- **EXERCISE REQUIREMENTS**: Line by line, set down the following material again exactly.

== Segment start ==

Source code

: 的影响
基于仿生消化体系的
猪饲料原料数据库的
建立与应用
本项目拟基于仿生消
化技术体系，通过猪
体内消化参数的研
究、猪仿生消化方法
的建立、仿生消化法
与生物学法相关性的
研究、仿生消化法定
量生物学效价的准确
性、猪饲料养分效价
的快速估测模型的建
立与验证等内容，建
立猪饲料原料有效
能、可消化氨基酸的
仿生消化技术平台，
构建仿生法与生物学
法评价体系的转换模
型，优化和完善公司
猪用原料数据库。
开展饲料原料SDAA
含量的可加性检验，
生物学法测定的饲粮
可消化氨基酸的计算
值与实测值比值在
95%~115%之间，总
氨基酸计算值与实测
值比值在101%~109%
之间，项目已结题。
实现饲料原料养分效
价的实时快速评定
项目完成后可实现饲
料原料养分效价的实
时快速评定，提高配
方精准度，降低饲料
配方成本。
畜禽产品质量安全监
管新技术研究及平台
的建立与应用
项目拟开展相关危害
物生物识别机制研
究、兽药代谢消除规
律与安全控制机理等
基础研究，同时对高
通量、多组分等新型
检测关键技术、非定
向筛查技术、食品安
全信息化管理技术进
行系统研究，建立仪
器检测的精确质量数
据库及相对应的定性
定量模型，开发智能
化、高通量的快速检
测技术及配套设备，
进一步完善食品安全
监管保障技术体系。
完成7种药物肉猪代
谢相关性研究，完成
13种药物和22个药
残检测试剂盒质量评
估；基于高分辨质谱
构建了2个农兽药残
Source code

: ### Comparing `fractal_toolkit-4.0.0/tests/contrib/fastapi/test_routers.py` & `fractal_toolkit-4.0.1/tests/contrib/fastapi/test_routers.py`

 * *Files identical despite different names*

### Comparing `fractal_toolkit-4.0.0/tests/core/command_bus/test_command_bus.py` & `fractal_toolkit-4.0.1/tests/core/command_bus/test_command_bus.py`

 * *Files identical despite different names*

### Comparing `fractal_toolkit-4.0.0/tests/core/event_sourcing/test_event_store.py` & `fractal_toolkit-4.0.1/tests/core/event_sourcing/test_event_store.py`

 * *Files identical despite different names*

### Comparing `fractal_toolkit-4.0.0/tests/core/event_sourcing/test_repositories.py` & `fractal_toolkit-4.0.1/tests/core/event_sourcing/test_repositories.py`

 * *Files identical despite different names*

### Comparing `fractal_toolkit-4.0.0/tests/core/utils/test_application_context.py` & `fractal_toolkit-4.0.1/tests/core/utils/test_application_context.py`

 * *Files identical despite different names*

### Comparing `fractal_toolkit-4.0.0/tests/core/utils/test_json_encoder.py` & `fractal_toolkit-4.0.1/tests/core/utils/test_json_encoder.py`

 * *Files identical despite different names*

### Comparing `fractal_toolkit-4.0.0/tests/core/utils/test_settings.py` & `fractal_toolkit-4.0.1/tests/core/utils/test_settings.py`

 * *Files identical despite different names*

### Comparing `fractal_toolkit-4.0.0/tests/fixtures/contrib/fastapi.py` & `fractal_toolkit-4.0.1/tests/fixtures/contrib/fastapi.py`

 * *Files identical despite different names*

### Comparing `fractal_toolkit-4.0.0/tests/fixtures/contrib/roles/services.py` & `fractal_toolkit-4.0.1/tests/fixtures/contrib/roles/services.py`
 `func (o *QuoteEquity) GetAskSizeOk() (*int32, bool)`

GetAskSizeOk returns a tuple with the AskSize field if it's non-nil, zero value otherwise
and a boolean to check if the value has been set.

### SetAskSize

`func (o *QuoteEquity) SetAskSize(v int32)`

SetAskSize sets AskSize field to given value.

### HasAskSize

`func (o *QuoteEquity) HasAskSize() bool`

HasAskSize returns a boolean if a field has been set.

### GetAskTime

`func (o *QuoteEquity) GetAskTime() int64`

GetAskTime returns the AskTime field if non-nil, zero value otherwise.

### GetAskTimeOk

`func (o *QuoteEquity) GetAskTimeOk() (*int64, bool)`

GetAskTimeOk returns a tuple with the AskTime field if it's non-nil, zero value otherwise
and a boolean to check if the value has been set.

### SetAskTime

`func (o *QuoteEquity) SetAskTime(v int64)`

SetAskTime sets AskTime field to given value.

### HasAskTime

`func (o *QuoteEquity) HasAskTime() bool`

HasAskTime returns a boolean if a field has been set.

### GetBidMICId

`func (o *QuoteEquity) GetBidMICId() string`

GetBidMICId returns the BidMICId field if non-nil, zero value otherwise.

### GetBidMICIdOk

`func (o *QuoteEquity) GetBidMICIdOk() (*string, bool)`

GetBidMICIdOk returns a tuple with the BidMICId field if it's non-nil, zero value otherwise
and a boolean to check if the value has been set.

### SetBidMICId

== Segment end ==

- **RESULT**:
Source code

: 的影响
基于仿生消化体系的
猪饲料原料数据库的
建立与应用
本项目拟基于仿生消
化技术体系，通过猪
体内消化参数的研
究、猪仿生消化方法
的建立、仿生消化法
与生物学法相关性的
研究、仿生消化法定
量生物学效价的准确
性、猪饲料养分效价
的快速估测模型的建
立与验证等内容，建
立猪饲料原料有效
能、可消化氨基酸的
仿生消化技术平台，
构建仿生法与生物学
法评价体系的转换模
型，优化和完善公司
猪用原料数据库。
开展饲料原料SDAA
含量的可加性检验，
生物学法测定的饲粮
可消化氨基酸的计算
值与实测值比值在
95%~115%之间，总
氨基酸计算值与实测
值比值在101%~109%
之间，项目已结题。
实现饲料原料养分效
价的实时快速评定
项目完成后可实现饲
料原料养分效价的实
时快速评定，提高配
方精准度，降低饲料
配方成本。
畜禽产品质量安全监
管新技术研究及平台
的建立与应用
项目拟开展相关危害
物生物识别机制研
究、兽药代谢消除规
律与安全控制机理等
基础研究，同时对高
通量、多组分等新型
检测关键技术、非定
向筛查技术、食品安
全信息化管理技术进
行系统研究，建立仪
器检测的精确质量数
据库及相对应的定性
定量模型，开发智能
化、高通量的快速检
测技术及配套设备，
进一步完善食品安全
监管保障技术体系。
完成7种药物肉猪代
谢相关性研究，完成
13种药物和22个药
残检测试剂盒质量评
估；基于高分辨质谱
构建了2个农兽药残
Source code

: ### Comparing `fractal_toolkit-4.0.0/tests/contrib/fastapi/test_routers.py` & `fractal_toolkit-4.0.1/tests/contrib/fastapi/test_routers.py`

 * *Files identical despite different names*

### Comparing `fractal_toolkit-4.0.0/tests/core/command_bus/test_command_bus.py` & `fractal_toolkit-4.0.1/tests/core/command_bus/test_command_bus.py`

 * *Files identical despite different names*

### Comparing `fractal_toolkit-4.0.0/tests/core/event_sourcing/test_event_store.py` & `fractal_toolkit-4.0.1/tests/core/event_sourcing/test_event_store.py`

 * *Files identical despite different names*

### Comparing `fractal_toolkit-4.0.0/tests/core/event_sourcing/test_repositories.py` & `fractal_toolkit-4.0.1/tests/core/event_sourcing/test_repositories.py`

 * *Files identical despite different names*

### Comparing `fractal_toolkit-4.0.0/tests/core/utils/test_application_context.py` & `fractal_toolkit-4.0.1/tests/core/utils/test_application_context.py`

 * *Files identical despite different names*

### Comparing `fractal_toolkit-4.0.0/tests/core/utils/test_json_encoder.py` & `fractal_toolkit-4.0.1/tests/core/utils/test_json_encoder.py`

 * *Files identical despite different names*

### Comparing `fractal_toolkit-4.0.0/tests/core/utils/test_settings.py` & `fractal_toolkit-4.0.1/tests/core/utils/test_settings.py`

 * *Files identical despite different names*

### Comparing `fractal_toolkit-4.0.0/tests/fixtures/contrib/fastapi.py` & `fractal_toolkit-4.0.1/tests/fixtures/contrib/fastapi.py`

 * *Files identical despite different names*

### Comparing `fractal_toolkit-4.0.0/tests/fixtures/contrib/roles/services.py` & `fractal_toolkit-4.0.1/tests/fixtures/contrib/roles/services.py`
 `func (o *QuoteEquity) GetAskSizeOk() (*int32, bool)`

GetAskSizeOk returns a tuple with the AskSize field if it's non-nil, zero value otherwise
and a boolean to check if the value has been set.

### SetAskSize

`func (o *QuoteEquity) SetAskSize(v int32)`

SetAskSize sets AskSize field to given value.

### HasAskSize

`func (o *QuoteEquity) HasAskSize() bool`

HasAskSize returns a boolean if a field has been set.

### GetAskTime

`func (o *QuoteEquity) GetAskTime() int64`

GetAskTime returns the AskTime field if non-nil, zero value otherwise.

### GetAskTimeOk

`func (o *QuoteEquity) GetAskTimeOk() (*int64, bool)`

GetAskTimeOk returns a tuple with the AskTime field if it's non-nil, zero value otherwise
and a boolean to check if the value has been set.

### SetAskTime

`func (o *QuoteEquity) SetAskTime(v int64)`

SetAskTime sets AskTime field to given value.

### HasAskTime

`func (o *QuoteEquity) HasAskTime() bool`

HasAskTime returns a boolean if a field has been set.

### GetBidMICId

`func (o *QuoteEquity) GetBidMICId() string`

GetBidMICId returns the BidMICId field if non-nil, zero value otherwise.

### GetBidMICIdOk

`func (o *QuoteEquity) GetBidMICIdOk() (*string, bool)`

GetBidMICIdOk returns a tuple with the BidMICId field if it's non-nil, zero value otherwise
and a boolean to check if the value has been set.

### SetBidMICId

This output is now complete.